7.       The beach. When we lived in Brooklyn we went to the beach as much as was feasible. Coney Island, Manhattan Beach, Jones Beach. I loved the beach, it was part of summer for me. We got to go to Kiawah Island, which has a great beach this summer, but we had to go East to do it.
8.       The Publishing Industry. No way to get around it, when you’re a journalist it’s not a bad idea to be near the center of the publishing world. It’s changed a lot, and taken a lot of hits over the past five years, but this is the still the happening place to be if you want to be on staff at a publication of some sort.

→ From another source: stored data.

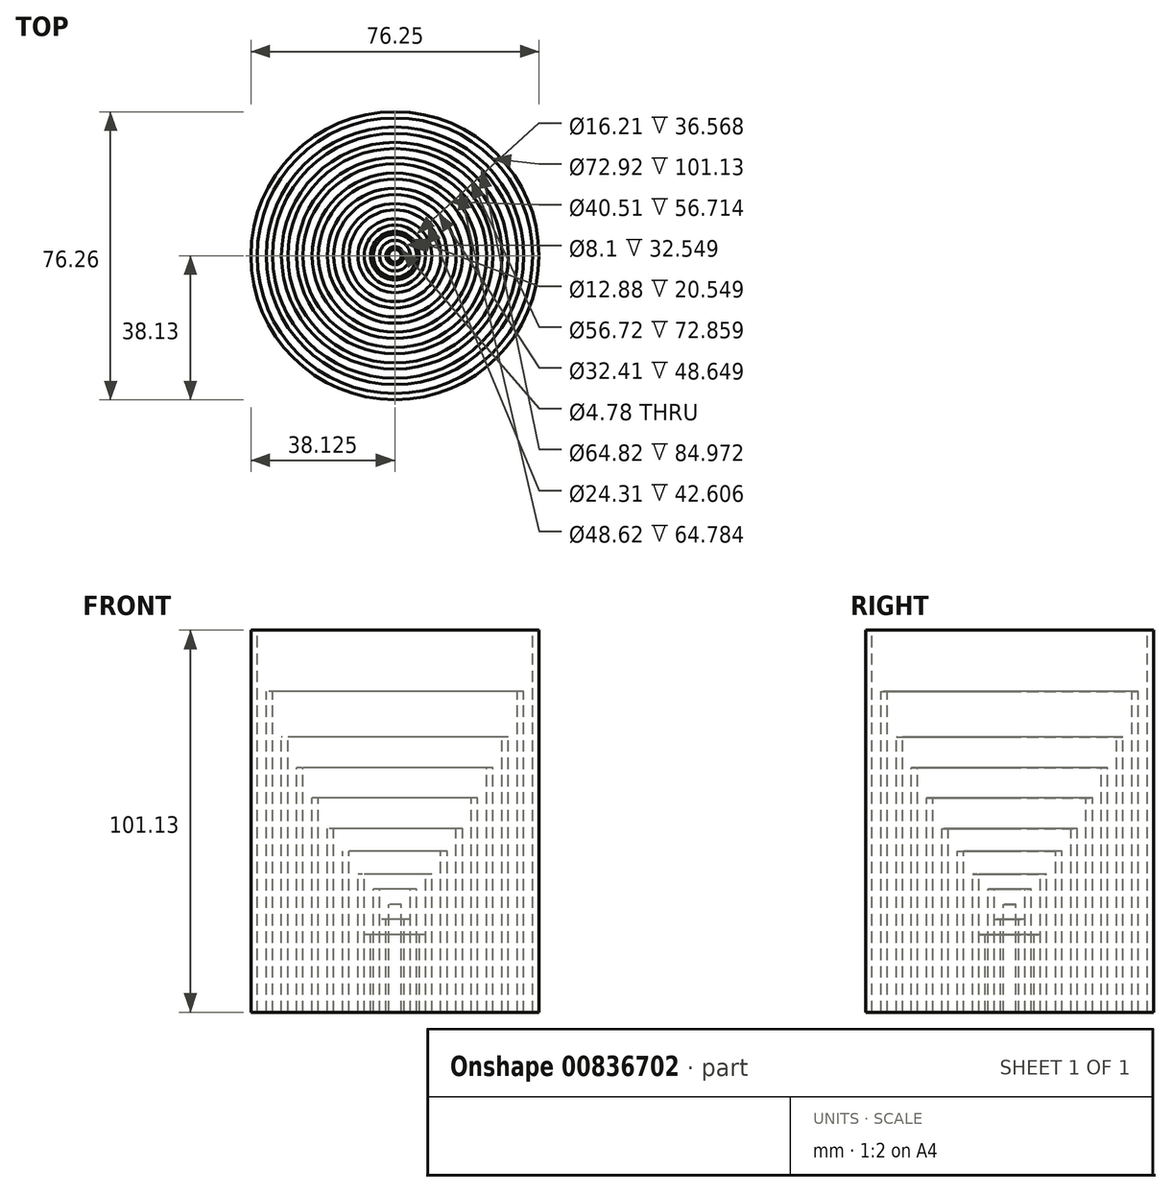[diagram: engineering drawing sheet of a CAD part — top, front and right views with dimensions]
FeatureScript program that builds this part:
annotation { "Feature Type Name" : "Feature", "Feature Type Description" : "" }
export const myFeature = defineFeature(function(context is Context, id is Id, definition is map)
    precondition{}
    {
        {
            var Q0;
            Q0=qCreatedBy(makeId("Front.planeOp"),FACE);
            var sketch = newSketch(context, id + "F0", { "sketchPlane" : qUnion([Q0])});
            skLineSegment(sketch, "E0", {"start": v(0, 0) * mm, "end": v(-46.23, 0) * mm});
            skLineSegment(sketch, "E1", {"start": v(-46.23, 0) * mm, "end": v(-46.23, 20.55) * mm});
            skLineSegment(sketch, "E2", {"start": v(-46.23, 20.55) * mm, "end": v(-44.56, 20.55) * mm});
            skLineSegment(sketch, "E3", {"start": v(-44.56, 20.55) * mm, "end": v(-44.56, 0) * mm});
            skLineSegment(sketch, "E4", {"start": v(0, 0) * mm, "end": v(0, 101.13) * mm});
            skLineSegment(sketch, "E5", {"start": v(0, 101.13) * mm, "end": v(-1.66, 101.13) * mm});
            skLineSegment(sketch, "E6", {"start": v(-1.66, 101.13) * mm, "end": v(-1.66, 0) * mm});
            skLineSegment(sketch, "E7", {"start": v(-4.05, 0) * mm, "end": v(-4.05, 84.97) * mm});
            skLineSegment(sketch, "E8", {"start": v(-4.05, 84.97) * mm, "end": v(-5.71, 84.97) * mm});
            skLineSegment(sketch, "E9", {"start": v(-5.71, 84.97) * mm, "end": v(-5.71, 0) * mm});
            skLineSegment(sketch, "E10", {"start": v(-8.1, 0) * mm, "end": v(-8.1, 72.86) * mm});
            skLineSegment(sketch, "E11", {"start": v(-8.1, 72.86) * mm, "end": v(-9.77, 72.86) * mm});
            skLineSegment(sketch, "E12", {"start": v(-9.77, 72.86) * mm, "end": v(-9.77, 0) * mm});
            skLineSegment(sketch, "E13", {"start": v(-12.15, 0) * mm, "end": v(-12.15, 64.78) * mm});
            skLineSegment(sketch, "E14", {"start": v(-12.15, 64.78) * mm, "end": v(-13.82, 64.78) * mm});
            skLineSegment(sketch, "E15", {"start": v(-13.82, 64.78) * mm, "end": v(-13.82, 0) * mm});
            skLineSegment(sketch, "E16", {"start": v(-16.2, 0) * mm, "end": v(-16.2, 56.71) * mm});
            skLineSegment(sketch, "E17", {"start": v(-16.2, 56.71) * mm, "end": v(-17.87, 56.71) * mm});
            skLineSegment(sketch, "E18", {"start": v(-17.87, 56.71) * mm, "end": v(-17.87, 0) * mm});
            skLineSegment(sketch, "E19", {"start": v(-20.26, 0) * mm, "end": v(-20.26, 48.65) * mm});
            skLineSegment(sketch, "E20", {"start": v(-20.26, 48.65) * mm, "end": v(-21.92, 48.65) * mm});
            skLineSegment(sketch, "E21", {"start": v(-21.92, 48.65) * mm, "end": v(-21.92, 0) * mm});
            skLineSegment(sketch, "E22", {"start": v(-24.3, 0) * mm, "end": v(-24.3, 42.6) * mm});
            skLineSegment(sketch, "E23", {"start": v(-24.3, 42.6) * mm, "end": v(-25.97, 42.6) * mm});
            skLineSegment(sketch, "E24", {"start": v(-25.97, 42.6) * mm, "end": v(-25.97, 0) * mm});
            skLineSegment(sketch, "E25", {"start": v(-25.97, 0) * mm, "end": v(-28.36, 0) * mm});
            skLineSegment(sketch, "E26", {"start": v(-28.36, 0) * mm, "end": v(-28.36, 36.57) * mm});
            skLineSegment(sketch, "E27", {"start": v(-28.36, 36.57) * mm, "end": v(-30.02, 36.57) * mm});
            skLineSegment(sketch, "E28", {"start": v(-30.02, 36.57) * mm, "end": v(-30.02, 0) * mm});
            skLineSegment(sketch, "E29", {"start": v(-32.41, 0) * mm, "end": v(-32.41, 32.55) * mm});
            skLineSegment(sketch, "E30", {"start": v(-32.41, 32.55) * mm, "end": v(-34.07, 32.55) * mm});
            skLineSegment(sketch, "E31", {"start": v(-34.07, 32.55) * mm, "end": v(-34.07, 0) * mm});
            skLineSegment(sketch, "E32", {"start": v(-36.46, 0) * mm, "end": v(-36.46, 28.54) * mm});
            skLineSegment(sketch, "E33", {"start": v(-36.46, 28.54) * mm, "end": v(-38.13, 28.54) * mm});
            skLineSegment(sketch, "E34", {"start": v(-38.13, 28.54) * mm, "end": v(-38.13, 0) * mm});
            skLineSegment(sketch, "E35", {"start": v(-40.51, 0) * mm, "end": v(-40.51, 24.54) * mm});
            skLineSegment(sketch, "E36", {"start": v(-40.51, 24.54) * mm, "end": v(-42.18, 24.54) * mm});
            skLineSegment(sketch, "E37", {"start": v(-42.18, 24.54) * mm, "end": v(-42.18, 0) * mm});
            skPoint(sketch, "E38", {"position": v(-46.23, 18.8) * mm});
            skSolve(sketch);
        }
        {
            var Q0;
            Q0 = qSketchRegion(id + "F0", true);
            var Q1;
            Q1=sQuery(id+"F0.wireOp",EDGE,"E34");
            revolve(context, id + "F1", {"surfaceOperationType" : NewSurfaceOperationType.NEW, "entities" : qUnion([Q0]), "axis" : qUnion([Q1]), "revolveType" : RevolveType.FULL});
        }
    });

9.       Those Magical Nights When the City Becomes Your Lover, Confidant, and Best Friend. I don’t know how to explain it. NYC is a total bitch most of the time, but sometimes, once in a while, there are those times when it just surrenders to you. All the lights turn and stay green as you cruise uptown in your cab. You see Spike Lee and his posse at an East Village record shop. (Happened to me in high school.) You walk down St. Marks Street and pass 80 Saint Marks, that little movie theater, that has since become a live performance space, and they just let you in because the show’s halfway over anyway. When you learn that your favorite hotdog place is also connected to a speakeasy. Those times when the locus of energy is working for you, not against you, and you get it, why you chose to spend your life force and time here. Until it’s happened to you I can’t explain it any more. But once it happens to you, you will understand. It’s a New York thing.

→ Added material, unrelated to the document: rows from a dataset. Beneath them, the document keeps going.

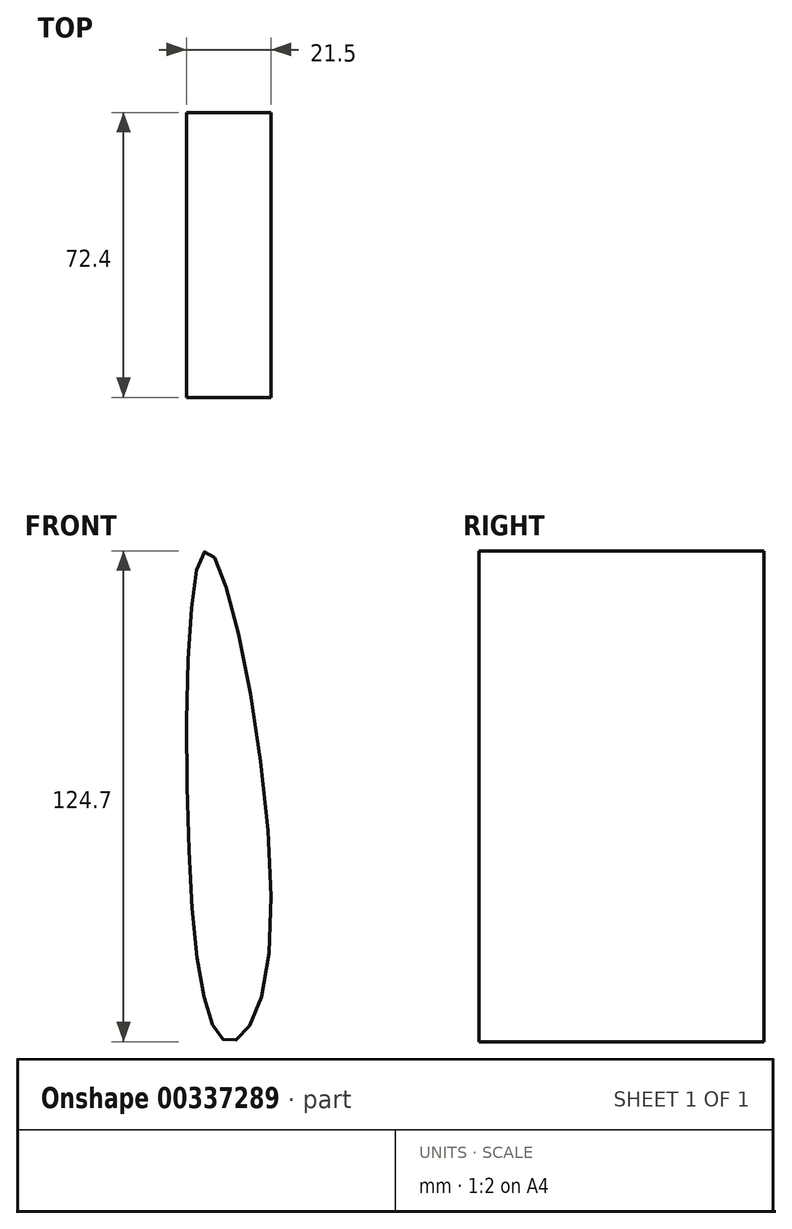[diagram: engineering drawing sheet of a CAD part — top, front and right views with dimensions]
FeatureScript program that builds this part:
annotation { "Feature Type Name" : "Feature", "Feature Type Description" : "" }
export const myFeature = defineFeature(function(context is Context, id is Id, definition is map)
    precondition{}
    {
        {
            var Q0;
            Q0=qCreatedBy(makeId("Front.planeOp"),FACE);
            var sketch = newSketch(context, id + "F0", { "sketchPlane" : qUnion([Q0])});
            skFitSpline(sketch, "E0", {"points": [v(36.75, 22.36) * mm, v(21.33, 124.52) * mm, v(16.54, 44.78) * mm, v(26, 0) * mm, v(36.75, 22.36) * mm]});
            skSolve(sketch);
        }
        {
            var Q0;
            Q0=sQuery(id+"F0.wireOp",EDGE,"E0");
            extrude(context, id + "F1", {"bodyType" : ToolBodyType.SURFACE, "surfaceEntities" : qUnion([Q0]), "depth" : 72.4 * mm});
        }
    });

10.   Park Slope, Brooklyn. In my mind’s eye I cannot imagine a more perfect combination of both urbanity and a friendly neighborhood. Of all the places I’ve ever lived Park Slope was my favorite. Walk out the door, and go one block up and you’re in the city, with its shops, boutiques, bars, and street life. Walk two blocks the other way, and you’re along the canal. Hit the subway and boom, Manhattan is 15 minutes away over the bridge. If it didn’t cost so fucking much it would be damn near perfect!

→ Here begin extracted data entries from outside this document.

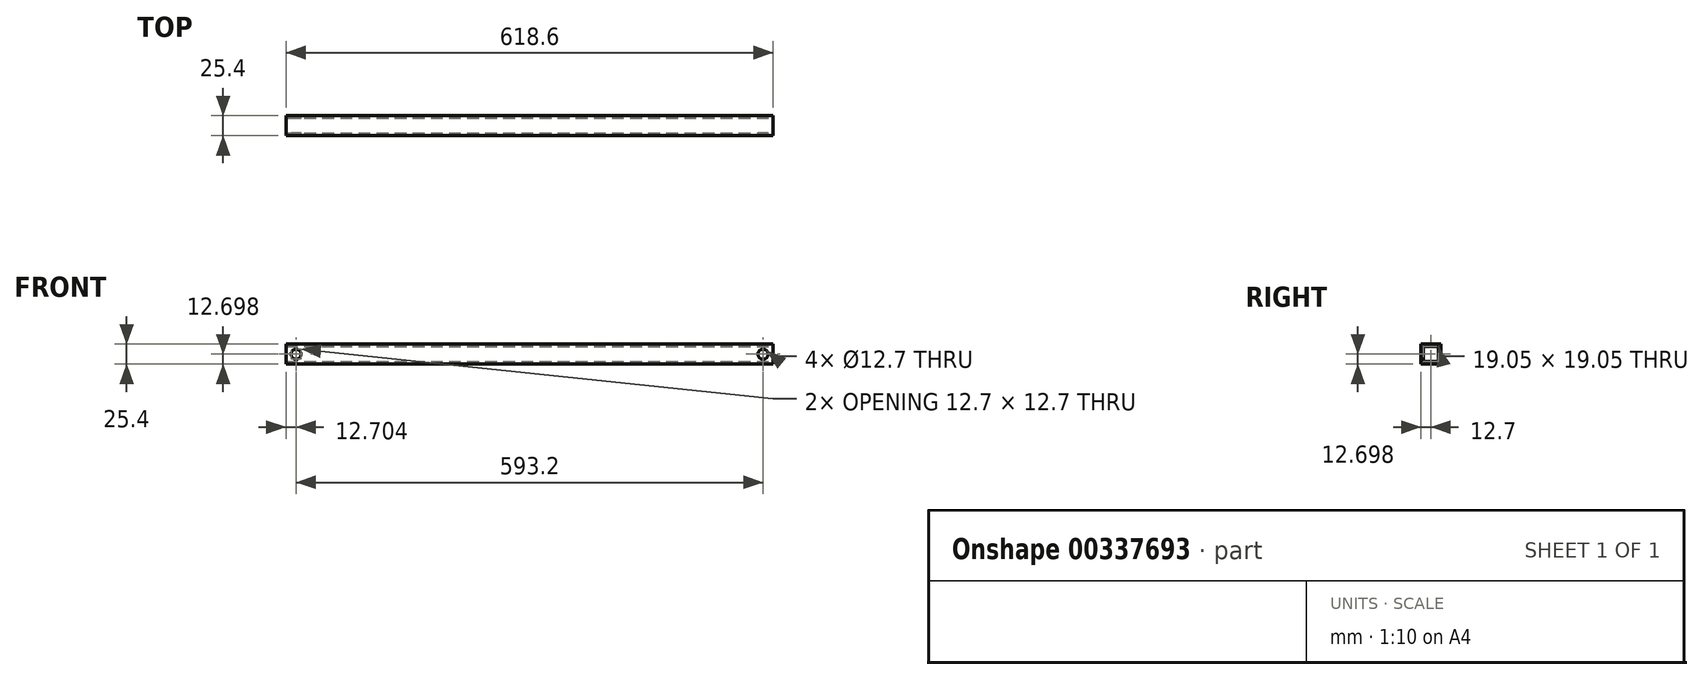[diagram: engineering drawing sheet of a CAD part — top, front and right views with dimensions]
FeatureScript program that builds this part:
annotation { "Feature Type Name" : "Feature", "Feature Type Description" : "" }
export const myFeature = defineFeature(function(context is Context, id is Id, definition is map)
    precondition{}
    {
        {
            var Q0;
            Q0=qCreatedBy(makeId("Front.planeOp"),FACE);
            var sketch = newSketch(context, id + "F0", { "sketchPlane" : qUnion([Q0])});
            skLineSegment(sketch, "E0.bottom", {"start": v(-291.49, -54.8) * mm, "end": v(301.71, -54.8) * mm});
            skLineSegment(sketch, "E0.top", {"start": v(-291.49, -80.2) * mm, "end": v(301.71, -80.2) * mm});
            skCircle(sketch, "E1", {"center": v(-291.49, -67.5) * mm, "radius": 6.35 * mm});
            skCircle(sketch, "E2", {"center": v(301.71, -67.5) * mm, "radius": 6.35 * mm});
            skLineSegment(sketch, "E3.bottom", {"start": v(-291.49, -54.8) * mm, "end": v(-304.19, -54.8) * mm});
            skLineSegment(sketch, "E3.top", {"start": v(-291.49, -80.2) * mm, "end": v(-304.19, -80.2) * mm});
            skLineSegment(sketch, "E3.right", {"start": v(-304.19, -54.8) * mm, "end": v(-304.19, -80.2) * mm});
            skLineSegment(sketch, "E4.bottom", {"start": v(301.71, -80.2) * mm, "end": v(314.41, -80.2) * mm});
            skLineSegment(sketch, "E4.top", {"start": v(301.71, -54.8) * mm, "end": v(314.41, -54.8) * mm});
            skLineSegment(sketch, "E4.right", {"start": v(314.41, -80.2) * mm, "end": v(314.41, -54.8) * mm});
            skSolve(sketch);
        }
        {
            var Q0;
            Q0 = qSketchRegion(id + "F0", true);
            extrude(context, id + "F1", {"entities" : qUnion([Q0]), "depth" : 15.88 * mm});
        }
        {
            var Q0;
            Q0 = qSketchRegion(id + "F0", true);
            extrude(context, id + "F2", {"entities" : qUnion([Q0]), "operationType" : NewBodyOperationType.ADD, "depth" : 25.4 * mm});
        }
        {
            var Q0;
            {var subQ0=sQuery(id+"F0.wireOp",EDGE,"E4.right");Q0=makeQuery(id+"F2.boolean.opBoolean","MERGE",FACE,{"derivedFrom":[makeQuery(id+"F1.opExtrude","SWEPT_FACE",FACE,{"disambiguationData":[OSD([subQ0])]}),makeQuery(id+"F2.opExtrude","SWEPT_FACE",FACE,{"disambiguationData":[OSD([subQ0])]})]});}
            var sketch = newSketch(context, id + "F3", { "sketchPlane" : qUnion([Q0])});
            skLineSegment(sketch, "E5.bottom", {"start": v(-22.22, -77.03) * mm, "end": v(-3.17, -77.03) * mm});
            skLineSegment(sketch, "E5.top", {"start": v(-22.23, -57.98) * mm, "end": v(-3.18, -57.98) * mm});
            skLineSegment(sketch, "E5.left", {"start": v(-22.23, -77.03) * mm, "end": v(-22.23, -57.98) * mm});
            skLineSegment(sketch, "E5.right", {"start": v(-3.17, -77.03) * mm, "end": v(-3.18, -57.98) * mm});
            skSolve(sketch);
        }
        {
            var Q0;
            Q0 = qSketchRegion(id + "F3", true);
            extrude(context, id + "F4", {"entities" : qUnion([Q0]), "operationType" : NewBodyOperationType.REMOVE, "endBound" : BoundingType.THROUGH_ALL, "oppositeDirection" : true, "depth" : 25.4 * mm});
        }
    });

So that’s my list. I’m sure I’ll think of more as the days pass, but this is a pretty good list. Maybe in some ways it’s a love letter to the city that I knew, rather than the city that is. That’s okay. It will do for now.
Next up: Top 10 Things I Think Louisville Needs to Work On (Don’t worry I’ll have a similar list for NYC too.)
*Okay, I have a few more things I miss a lot.
11. Bodegas. I loved having a convenient little store, usually with a friendly cat inside, about every two blocks or so. We don’t have that here, and I miss them a bunch. When I went back last time among the first things I did was walk into a bodega, and order something. It’s a common hang out place, a place for late night munchies, a place with dozens of different kinds of beers, sometimes some pretty decent sandwiches, toilet paper, all in the size of a very big walk in closet. Bodegas rule!

12. The Skyline. Okay, here I’m gonna sound pretty NYC chauvinistic, but whatever. All other cities have buildings, including tall buildings. Only New York truly has a skyline.